Document segment:

-=-=-

After the introduction of the org.springframework.core.retry
package in 7.0.0-M6, effectively moving features from the former "spring-retry" project,
we recently introduced dedicated @Retryable
, @ConcurrencyLimit
and @EnableResilientMethods
annotations.
This is now documented in the "Resilience Features" section of the reference documentation.
After JdbcClient and RestClient in 6.1, we are now introducing a JmsClient
: with common send and receive operations against a JMS destination,
dealing with Spring's common Message
or with payload values, throwing MessagingException
in alignment with the "spring-messaging" module.
This is effectively an alternative to JmsMessagingTemplate
, also delegating to Spring's JmsTemplate
for performing actual operations.
You can find code snippets in the JmsClient Javadoc.
We have significantly improved the API Versioning support in this release. On top of resolving API versions in media types, applications now support API deprecations, validation, a fixed set of versions, and more. This is completing the umbrella ticket for this feature and we documented it in the API Versioning for MVC and API Versioning for WebFlux sections of the reference documentation.
Similar to the codecs configuration on the reactive side with WebClient
and WebFlux server applications,
we have introduced the new HttpMessageConverters
class for an easier and centralized experience when it comes to classpath detection of HTTP message converters and their global setup.
In practice, you will encounter them on new configuration methods. For example, WebMvcConfigurer#configureMessageConverters
will let you configure a custom message converter. There are similar methods on RestTemplate
and RestClient
as well.
The Spring TestContext framework is caching application context instances within test suites for faster runs. As of Spring Framework 7.0, we now pause test application contexts when they're not used. This means an application context stored in the context cache will be stopped when it is no longer actively in use and automatically restarted the next time the context is retrieved from the cache. Specifically, the latter will restart all auto-startup beans in the application context, effectively restoring the lifecycle state.
There are plenty of other changes, like the Kotlin 2.2.0 upgrade, or the Hibernate 7.0 support and Hibernate 5.x/6.x backwards compatibility concerns. As usual, you can check the detailed changelog for more details.

-=-=-

Available data:
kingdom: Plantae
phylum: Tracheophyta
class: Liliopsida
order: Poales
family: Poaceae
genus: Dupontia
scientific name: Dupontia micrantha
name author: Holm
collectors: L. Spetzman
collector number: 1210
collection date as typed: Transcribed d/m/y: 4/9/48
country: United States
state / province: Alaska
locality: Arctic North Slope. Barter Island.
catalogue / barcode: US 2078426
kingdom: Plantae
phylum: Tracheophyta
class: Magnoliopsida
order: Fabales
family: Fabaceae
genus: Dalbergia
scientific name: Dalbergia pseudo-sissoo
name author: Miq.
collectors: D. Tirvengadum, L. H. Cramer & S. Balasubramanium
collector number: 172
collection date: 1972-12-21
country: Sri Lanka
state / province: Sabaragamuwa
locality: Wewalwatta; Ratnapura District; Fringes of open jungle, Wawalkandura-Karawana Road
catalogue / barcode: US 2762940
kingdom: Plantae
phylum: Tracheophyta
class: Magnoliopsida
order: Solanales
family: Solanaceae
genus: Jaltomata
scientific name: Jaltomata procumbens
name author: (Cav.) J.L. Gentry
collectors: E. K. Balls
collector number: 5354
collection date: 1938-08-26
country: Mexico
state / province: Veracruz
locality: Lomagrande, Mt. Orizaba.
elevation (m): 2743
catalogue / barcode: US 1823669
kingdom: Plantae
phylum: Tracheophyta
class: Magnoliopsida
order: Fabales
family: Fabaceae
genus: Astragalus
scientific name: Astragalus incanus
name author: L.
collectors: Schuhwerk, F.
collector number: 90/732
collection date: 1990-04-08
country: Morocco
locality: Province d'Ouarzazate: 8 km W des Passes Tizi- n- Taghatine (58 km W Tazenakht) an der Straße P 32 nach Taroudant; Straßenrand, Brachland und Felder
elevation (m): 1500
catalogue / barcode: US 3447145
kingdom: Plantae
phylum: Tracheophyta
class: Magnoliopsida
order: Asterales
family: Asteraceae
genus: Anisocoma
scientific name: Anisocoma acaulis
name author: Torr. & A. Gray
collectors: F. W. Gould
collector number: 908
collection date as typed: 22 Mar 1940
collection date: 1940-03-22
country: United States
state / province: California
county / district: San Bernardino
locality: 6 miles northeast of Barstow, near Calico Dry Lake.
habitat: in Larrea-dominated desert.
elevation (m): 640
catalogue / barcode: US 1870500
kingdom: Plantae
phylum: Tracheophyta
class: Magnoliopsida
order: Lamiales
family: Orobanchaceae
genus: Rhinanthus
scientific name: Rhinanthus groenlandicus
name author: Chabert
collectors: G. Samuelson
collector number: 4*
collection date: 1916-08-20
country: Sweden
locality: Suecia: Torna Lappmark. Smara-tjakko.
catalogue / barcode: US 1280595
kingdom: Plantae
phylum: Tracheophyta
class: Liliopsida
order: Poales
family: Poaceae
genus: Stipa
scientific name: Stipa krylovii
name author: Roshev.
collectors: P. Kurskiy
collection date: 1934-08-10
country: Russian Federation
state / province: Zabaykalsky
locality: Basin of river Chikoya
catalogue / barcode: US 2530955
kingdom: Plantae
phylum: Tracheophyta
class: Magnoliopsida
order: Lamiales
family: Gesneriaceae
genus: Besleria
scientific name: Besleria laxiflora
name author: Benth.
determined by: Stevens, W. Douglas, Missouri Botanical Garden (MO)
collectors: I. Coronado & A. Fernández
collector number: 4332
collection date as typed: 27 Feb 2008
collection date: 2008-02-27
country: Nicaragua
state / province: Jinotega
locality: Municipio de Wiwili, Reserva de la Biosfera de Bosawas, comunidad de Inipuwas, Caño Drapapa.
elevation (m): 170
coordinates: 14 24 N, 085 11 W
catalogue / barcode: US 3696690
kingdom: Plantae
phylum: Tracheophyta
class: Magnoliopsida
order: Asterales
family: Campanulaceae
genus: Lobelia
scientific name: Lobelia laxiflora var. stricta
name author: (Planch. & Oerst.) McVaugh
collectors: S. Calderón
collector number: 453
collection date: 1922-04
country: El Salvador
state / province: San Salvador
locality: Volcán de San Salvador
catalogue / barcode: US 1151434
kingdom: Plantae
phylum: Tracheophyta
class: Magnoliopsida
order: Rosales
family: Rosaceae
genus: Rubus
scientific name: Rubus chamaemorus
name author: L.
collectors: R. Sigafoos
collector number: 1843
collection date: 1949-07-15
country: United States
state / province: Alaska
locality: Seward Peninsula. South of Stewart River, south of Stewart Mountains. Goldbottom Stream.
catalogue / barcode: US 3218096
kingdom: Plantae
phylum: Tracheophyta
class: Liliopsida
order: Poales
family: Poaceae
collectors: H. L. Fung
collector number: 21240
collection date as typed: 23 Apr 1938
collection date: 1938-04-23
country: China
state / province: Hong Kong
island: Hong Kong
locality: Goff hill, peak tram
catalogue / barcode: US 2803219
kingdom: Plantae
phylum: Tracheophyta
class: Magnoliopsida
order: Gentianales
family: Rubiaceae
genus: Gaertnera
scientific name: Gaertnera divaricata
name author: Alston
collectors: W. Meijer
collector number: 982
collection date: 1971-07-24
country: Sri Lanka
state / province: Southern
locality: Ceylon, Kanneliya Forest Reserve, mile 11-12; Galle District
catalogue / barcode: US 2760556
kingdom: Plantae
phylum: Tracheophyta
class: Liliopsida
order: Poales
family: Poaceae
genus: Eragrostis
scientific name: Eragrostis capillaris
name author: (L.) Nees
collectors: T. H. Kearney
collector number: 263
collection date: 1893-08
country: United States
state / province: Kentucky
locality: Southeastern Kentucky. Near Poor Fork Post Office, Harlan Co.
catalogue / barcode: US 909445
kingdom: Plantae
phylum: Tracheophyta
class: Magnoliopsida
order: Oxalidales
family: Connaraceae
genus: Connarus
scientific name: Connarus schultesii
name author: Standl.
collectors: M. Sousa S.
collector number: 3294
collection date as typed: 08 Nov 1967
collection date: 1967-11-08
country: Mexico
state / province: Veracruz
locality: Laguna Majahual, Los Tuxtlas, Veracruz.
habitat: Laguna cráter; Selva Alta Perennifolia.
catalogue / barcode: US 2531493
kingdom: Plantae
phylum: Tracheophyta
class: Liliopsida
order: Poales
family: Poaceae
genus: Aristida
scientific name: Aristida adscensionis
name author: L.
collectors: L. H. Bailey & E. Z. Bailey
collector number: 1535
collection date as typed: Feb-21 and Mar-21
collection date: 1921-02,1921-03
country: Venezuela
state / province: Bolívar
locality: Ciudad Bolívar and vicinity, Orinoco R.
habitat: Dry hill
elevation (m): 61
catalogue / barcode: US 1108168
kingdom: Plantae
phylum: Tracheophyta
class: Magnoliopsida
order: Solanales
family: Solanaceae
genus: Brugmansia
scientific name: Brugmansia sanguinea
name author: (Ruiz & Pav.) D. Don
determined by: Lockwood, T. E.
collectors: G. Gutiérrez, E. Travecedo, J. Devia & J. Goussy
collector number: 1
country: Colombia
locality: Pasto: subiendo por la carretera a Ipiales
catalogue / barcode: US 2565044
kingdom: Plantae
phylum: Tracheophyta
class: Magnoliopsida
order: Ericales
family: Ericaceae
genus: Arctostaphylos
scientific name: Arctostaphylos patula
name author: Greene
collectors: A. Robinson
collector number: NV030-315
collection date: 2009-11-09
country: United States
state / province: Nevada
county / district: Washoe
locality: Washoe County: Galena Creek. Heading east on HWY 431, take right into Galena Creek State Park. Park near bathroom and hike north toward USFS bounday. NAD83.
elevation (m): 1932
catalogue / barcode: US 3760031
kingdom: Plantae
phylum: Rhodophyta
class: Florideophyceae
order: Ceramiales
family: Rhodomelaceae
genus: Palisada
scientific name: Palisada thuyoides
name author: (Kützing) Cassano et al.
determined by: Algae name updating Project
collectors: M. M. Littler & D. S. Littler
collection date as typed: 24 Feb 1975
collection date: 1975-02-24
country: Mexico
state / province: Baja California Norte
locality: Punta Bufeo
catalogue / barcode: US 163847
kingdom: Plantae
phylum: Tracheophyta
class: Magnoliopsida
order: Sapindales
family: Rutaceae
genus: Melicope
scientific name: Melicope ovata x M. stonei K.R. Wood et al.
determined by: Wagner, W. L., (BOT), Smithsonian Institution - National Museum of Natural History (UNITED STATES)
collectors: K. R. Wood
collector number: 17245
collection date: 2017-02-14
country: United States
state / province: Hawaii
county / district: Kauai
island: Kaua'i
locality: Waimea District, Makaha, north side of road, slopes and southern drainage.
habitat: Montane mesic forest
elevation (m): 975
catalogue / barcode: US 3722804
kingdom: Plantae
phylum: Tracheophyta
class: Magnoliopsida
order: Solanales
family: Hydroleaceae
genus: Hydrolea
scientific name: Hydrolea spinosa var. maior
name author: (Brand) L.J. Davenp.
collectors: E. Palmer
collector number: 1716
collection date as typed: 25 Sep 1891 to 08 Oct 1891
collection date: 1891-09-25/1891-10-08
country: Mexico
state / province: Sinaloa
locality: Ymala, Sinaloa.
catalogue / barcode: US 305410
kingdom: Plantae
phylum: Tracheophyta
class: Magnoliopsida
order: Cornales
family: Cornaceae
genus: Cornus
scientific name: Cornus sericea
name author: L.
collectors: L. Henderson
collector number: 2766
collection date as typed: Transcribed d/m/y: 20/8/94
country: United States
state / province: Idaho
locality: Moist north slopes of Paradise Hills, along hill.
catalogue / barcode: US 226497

-=-=-

Your tasks:
1. Could you return the passage of the Spring Framework release notes from "After the introduction" up to and including "annotations.", copied word for word?
2. According to the Spring Framework release notes, what class does the new JmsClient delegate to for performing actual operations?

Answers to each task:
1.
After the introduction of the org.springframework.core.retry
package in 7.0.0-M6, effectively moving features from the former "spring-retry" project,
we recently introduced dedicated @Retryable
, @ConcurrencyLimit
and @EnableResilientMethods
annotations.

2. Spring's JmsTemplate.